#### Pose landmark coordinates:
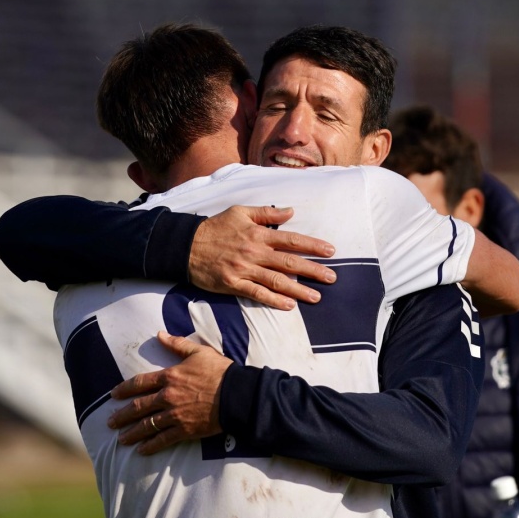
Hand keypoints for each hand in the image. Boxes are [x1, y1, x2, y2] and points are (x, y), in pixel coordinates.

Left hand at [106, 331, 232, 454]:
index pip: (140, 383)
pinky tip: (142, 451)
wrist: (237, 395)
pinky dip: (151, 446)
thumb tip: (160, 334)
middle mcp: (167, 396)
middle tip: (111, 422)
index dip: (124, 389)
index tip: (113, 395)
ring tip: (121, 439)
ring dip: (132, 433)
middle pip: (138, 407)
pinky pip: (163, 439)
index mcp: (169, 376)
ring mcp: (175, 415)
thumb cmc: (220, 371)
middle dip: (122, 416)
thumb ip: (177, 344)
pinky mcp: (185, 430)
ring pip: (147, 425)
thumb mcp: (199, 352)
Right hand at [189, 205, 336, 309]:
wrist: (185, 246)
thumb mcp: (240, 212)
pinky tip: (289, 306)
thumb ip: (266, 213)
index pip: (292, 240)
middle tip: (332, 277)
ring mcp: (244, 270)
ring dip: (299, 290)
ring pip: (277, 281)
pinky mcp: (233, 284)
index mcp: (258, 234)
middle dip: (313, 270)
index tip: (330, 251)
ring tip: (317, 297)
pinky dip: (274, 300)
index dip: (313, 245)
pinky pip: (257, 294)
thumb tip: (290, 211)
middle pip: (290, 262)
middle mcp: (254, 253)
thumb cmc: (215, 227)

#### Problem statement:
The records above should be repeated exactly, with no pictures in the copy.

#### Your solution:
Hand keypoints for each hand in the image. Boxes are [x1, y1, x2, y2] and points are (x, y), in pixel coordinates.

Left hand at [106, 331, 232, 454]:
index pip: (140, 383)
pinky tip: (142, 451)
wrist: (237, 395)
pinky dip: (151, 446)
thumb tip: (160, 334)
middle mcp: (167, 396)
middle tip: (111, 422)
index dip: (124, 389)
index tip: (113, 395)
ring tip: (121, 439)
ring dip: (132, 433)
middle pip: (138, 407)
pinky pip: (163, 439)
index mcp: (169, 376)
ring mcp: (175, 415)
thumb cmc: (220, 371)
middle dip: (122, 416)
thumb ip: (177, 344)
pinky mcp: (185, 430)
ring pip: (147, 425)
thumb mcp: (199, 352)
Right hand at [189, 205, 336, 309]:
wrist: (185, 246)
thumb mcp: (240, 212)
pinky tip: (289, 306)
thumb ip: (266, 213)
index pip: (292, 240)
middle tip: (332, 277)
ring mcp: (244, 270)
ring dip: (299, 290)
ring pip: (277, 281)
pinky mcp: (233, 284)
index mcp: (258, 234)
middle dip: (313, 270)
index tip: (330, 251)
ring tip: (317, 297)
pinky dip: (274, 300)
index dip: (313, 245)
pinky pip: (257, 294)
thumb tip: (290, 211)
middle pip: (290, 262)
middle mcp: (254, 253)
thumb cmc: (215, 227)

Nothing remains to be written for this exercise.